Sauer P, Theilmann L, Herrmann S, Bruckner T, Roeren T, Richter G, Stremmel W, Stiehl A
Department of Internal Medicine, University of Heidelberg, Germany.
Hepatology. 1996 Dec;24(6):1433-6. doi: 10.1002/hep.510240622.
Development of stenosis or occlusion of the transjugular intrahepatic portosystemic stent shunt (TIPSS) is one of the major limiting factors in the long-term viability of this procedure. The efficacy of anticoagulation with heparin which is used in different centers is still unclear. In the present study, we evaluated the effect of phenprocoumon on shunt patency after TIPSS placement using Palmaz stents; 49 patients with Child's A and B cirrhosis, who underwent successful TIPSS placement were randomized into the treatment group (n = 24) who received phenprocoumon and a control group (n = 25). After 11 to 13 weeks, all patients were admitted and had a reevaluation that included control angiography by transjugular approach. Phenprocoumon treatment was stopped after the first reevaluation and both groups were followed for 1 year after randomization. During the 3-month treatment period 11 of 22 patients of the treatment group and 12 of 23 patients of the control group required reintervention because of an increased portosystemic gradient. Five of the 12 patients in the control group showed complete occlusion of the shunt, whereas no occlusion in the treatment group was observed (P < .05). During the mean follow-up of 8 months after the treatment was stopped, in both groups stenosis occurred in 50% of patients, but no further occlusion of the stent was observed. These data indicate that occlusion of the stent is related to thrombosis, whereas stenosis does not appear to be dependent on blood coagulation. In patients with preserved liver function occlusion of the shunt may be prevented by phenprocoumon treatment in the first 3 months after TIPSS placement. Thereafter shunt occlusion was not observed and further phenprocoumon treatment seemed unnecessary.
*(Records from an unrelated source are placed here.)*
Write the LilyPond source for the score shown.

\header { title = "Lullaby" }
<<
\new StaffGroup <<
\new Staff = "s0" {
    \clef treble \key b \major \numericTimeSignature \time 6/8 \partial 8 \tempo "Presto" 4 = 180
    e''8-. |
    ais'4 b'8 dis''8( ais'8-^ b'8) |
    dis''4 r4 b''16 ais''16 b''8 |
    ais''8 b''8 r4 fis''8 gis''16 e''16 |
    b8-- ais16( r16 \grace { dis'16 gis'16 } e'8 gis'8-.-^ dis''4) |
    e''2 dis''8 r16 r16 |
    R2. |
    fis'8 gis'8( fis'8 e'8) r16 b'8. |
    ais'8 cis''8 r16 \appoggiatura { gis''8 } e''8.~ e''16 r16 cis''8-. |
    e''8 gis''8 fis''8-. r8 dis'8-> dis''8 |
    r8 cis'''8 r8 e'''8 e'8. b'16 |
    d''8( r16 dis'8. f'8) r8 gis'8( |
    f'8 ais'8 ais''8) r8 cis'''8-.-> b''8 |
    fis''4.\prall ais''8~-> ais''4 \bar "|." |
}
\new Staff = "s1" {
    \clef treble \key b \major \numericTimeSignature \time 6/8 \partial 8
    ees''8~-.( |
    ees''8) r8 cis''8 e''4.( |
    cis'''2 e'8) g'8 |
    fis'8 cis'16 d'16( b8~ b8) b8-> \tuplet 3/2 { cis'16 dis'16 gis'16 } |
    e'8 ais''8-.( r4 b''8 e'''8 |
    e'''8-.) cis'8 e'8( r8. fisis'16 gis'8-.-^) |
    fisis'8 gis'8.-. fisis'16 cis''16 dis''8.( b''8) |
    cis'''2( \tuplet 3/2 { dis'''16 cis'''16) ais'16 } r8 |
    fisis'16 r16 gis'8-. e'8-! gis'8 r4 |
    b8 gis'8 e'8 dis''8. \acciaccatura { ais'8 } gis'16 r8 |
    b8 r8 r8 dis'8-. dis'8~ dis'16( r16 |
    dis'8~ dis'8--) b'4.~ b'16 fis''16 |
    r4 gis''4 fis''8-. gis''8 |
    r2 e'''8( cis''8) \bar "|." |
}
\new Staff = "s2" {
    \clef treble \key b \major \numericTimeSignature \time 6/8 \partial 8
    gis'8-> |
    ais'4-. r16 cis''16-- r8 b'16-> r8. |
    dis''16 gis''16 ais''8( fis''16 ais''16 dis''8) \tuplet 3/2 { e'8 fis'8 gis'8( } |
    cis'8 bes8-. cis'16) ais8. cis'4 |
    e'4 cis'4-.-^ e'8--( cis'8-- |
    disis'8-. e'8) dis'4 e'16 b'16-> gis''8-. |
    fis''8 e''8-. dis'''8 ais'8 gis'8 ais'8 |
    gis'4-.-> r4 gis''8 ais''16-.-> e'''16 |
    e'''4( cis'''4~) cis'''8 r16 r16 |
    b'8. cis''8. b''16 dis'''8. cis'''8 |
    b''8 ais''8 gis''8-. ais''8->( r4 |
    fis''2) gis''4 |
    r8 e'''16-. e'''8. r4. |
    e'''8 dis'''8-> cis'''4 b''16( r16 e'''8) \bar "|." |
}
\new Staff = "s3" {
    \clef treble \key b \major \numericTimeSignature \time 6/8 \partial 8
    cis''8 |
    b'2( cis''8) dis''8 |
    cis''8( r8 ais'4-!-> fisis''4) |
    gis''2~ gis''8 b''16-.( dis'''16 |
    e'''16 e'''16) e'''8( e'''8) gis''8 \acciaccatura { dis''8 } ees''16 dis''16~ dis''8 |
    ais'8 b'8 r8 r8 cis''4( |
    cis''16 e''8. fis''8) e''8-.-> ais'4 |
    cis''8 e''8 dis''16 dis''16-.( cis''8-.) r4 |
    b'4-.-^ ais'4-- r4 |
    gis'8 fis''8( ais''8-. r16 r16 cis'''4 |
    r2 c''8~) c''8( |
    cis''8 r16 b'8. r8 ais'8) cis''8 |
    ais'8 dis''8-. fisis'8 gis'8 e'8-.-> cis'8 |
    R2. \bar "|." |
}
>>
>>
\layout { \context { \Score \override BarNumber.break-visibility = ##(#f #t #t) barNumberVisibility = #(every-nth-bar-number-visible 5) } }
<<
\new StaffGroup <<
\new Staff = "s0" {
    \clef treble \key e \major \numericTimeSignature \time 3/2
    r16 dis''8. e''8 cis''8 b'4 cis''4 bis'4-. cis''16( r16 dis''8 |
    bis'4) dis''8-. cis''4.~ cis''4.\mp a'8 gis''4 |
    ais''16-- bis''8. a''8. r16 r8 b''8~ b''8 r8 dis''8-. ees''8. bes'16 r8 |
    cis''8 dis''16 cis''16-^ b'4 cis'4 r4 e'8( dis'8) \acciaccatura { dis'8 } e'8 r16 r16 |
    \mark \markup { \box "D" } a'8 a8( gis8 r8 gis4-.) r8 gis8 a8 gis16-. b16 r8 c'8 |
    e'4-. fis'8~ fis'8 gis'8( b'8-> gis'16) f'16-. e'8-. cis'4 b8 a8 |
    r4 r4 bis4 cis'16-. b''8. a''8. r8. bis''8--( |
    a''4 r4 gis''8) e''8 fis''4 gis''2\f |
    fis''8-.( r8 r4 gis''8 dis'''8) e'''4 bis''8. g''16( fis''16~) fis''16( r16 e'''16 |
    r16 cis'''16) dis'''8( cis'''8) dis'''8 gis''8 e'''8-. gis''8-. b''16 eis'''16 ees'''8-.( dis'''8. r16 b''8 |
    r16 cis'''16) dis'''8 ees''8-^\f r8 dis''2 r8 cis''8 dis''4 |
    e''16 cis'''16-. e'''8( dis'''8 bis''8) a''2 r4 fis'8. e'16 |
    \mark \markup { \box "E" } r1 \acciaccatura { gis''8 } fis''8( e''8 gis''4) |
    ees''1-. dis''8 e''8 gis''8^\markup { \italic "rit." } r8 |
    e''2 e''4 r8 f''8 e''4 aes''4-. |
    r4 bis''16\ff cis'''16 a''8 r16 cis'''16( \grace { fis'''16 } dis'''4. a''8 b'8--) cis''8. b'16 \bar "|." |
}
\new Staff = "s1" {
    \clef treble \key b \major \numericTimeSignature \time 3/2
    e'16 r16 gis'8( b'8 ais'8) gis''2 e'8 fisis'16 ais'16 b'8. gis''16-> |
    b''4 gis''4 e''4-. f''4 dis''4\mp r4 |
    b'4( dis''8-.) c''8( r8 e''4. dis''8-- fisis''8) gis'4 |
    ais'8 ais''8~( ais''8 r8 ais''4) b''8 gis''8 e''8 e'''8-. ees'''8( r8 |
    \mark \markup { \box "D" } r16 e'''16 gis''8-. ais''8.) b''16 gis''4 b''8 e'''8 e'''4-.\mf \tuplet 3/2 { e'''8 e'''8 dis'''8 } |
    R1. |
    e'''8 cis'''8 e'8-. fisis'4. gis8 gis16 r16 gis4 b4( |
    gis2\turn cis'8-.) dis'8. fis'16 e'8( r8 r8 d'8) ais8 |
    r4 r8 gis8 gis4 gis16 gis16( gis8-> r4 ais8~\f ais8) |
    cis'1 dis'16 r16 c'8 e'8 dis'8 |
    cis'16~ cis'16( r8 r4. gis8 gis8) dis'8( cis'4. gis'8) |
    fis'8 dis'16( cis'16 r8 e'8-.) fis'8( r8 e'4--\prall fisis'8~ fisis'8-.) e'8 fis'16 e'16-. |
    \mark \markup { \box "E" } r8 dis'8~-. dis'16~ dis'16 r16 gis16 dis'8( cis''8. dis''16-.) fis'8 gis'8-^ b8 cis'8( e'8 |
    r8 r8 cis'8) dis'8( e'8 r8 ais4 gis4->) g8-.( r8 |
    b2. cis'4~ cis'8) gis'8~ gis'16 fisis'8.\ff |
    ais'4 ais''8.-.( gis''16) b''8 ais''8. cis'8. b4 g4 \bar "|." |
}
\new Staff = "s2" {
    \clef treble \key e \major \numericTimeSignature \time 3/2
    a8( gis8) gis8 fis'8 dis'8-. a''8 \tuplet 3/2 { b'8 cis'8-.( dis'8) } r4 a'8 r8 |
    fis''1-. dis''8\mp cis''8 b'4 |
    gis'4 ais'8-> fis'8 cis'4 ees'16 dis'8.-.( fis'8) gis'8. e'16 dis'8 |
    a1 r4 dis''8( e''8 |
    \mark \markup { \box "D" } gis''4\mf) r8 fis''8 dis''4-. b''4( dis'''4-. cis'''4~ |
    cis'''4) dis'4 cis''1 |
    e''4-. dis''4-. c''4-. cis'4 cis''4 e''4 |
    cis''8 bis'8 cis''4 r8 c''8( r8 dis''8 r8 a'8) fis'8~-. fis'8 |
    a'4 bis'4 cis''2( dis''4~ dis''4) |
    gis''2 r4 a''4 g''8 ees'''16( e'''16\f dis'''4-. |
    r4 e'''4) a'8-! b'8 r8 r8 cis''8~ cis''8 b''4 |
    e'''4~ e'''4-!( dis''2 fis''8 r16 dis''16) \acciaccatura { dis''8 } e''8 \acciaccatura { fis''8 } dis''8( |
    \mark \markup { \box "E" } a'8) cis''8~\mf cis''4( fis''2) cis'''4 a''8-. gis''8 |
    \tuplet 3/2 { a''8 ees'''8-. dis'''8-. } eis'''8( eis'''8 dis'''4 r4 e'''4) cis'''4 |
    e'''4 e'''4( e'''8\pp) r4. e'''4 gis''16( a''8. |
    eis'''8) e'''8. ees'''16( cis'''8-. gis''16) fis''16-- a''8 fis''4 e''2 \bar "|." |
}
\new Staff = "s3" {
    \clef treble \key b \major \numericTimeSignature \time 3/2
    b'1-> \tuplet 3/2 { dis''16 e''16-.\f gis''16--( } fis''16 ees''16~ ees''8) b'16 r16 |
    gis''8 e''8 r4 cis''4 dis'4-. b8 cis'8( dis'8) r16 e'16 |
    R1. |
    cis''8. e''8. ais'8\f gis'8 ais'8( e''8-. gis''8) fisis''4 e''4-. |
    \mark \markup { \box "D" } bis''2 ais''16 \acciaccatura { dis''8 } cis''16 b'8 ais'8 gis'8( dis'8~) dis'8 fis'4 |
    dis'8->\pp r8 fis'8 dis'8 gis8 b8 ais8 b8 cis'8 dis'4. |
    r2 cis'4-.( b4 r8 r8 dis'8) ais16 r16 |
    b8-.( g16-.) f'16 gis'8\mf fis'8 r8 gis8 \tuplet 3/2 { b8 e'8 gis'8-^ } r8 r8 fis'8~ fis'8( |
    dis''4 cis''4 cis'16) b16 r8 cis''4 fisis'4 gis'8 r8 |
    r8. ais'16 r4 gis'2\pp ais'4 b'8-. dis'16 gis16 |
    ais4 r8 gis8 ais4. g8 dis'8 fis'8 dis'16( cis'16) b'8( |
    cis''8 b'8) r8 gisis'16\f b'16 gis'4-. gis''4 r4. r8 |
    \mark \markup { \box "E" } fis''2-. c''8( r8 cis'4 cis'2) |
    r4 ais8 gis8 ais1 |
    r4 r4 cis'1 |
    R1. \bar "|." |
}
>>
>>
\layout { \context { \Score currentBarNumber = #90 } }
经颈静脉肝内门体分流术(TIPSS)狭窄或闭塞的发生是该手术长期生存的主要限制因素之一。不同中心使用肝素进行抗凝的效果仍不明确。在本研究中,我们评估了苯丙香豆素对使用帕尔马支架进行TIPSS植入术后分流道通畅性的影响;49例Child's A级和B级肝硬化且成功进行TIPSS植入的患者被随机分为接受苯丙香豆素治疗的治疗组(n = 24)和对照组(n = 25)。11至13周后,所有患者入院并重新评估,包括经颈静脉途径进行对照血管造影。首次重新评估后停止苯丙香豆素治疗,两组在随机分组后随访1年。在3个月的治疗期内,治疗组22例患者中有11例、对照组23例患者中有12例因门体压力梯度增加需要再次干预。对照组12例患者中有5例分流道完全闭塞,而治疗组未观察到闭塞情况(P <.05)。在停止治疗后的平均8个月随访期内,两组均有50%的患者出现狭窄,但未观察到支架进一步闭塞。这些数据表明,支架闭塞与血栓形成有关,而狭窄似乎不依赖于血液凝固。对于肝功能良好的患者,在TIPSS植入后的前3个月内使用苯丙香豆素治疗可预防分流道闭塞。此后未观察到分流道闭塞,似乎无需进一步使用苯丙香豆素治疗。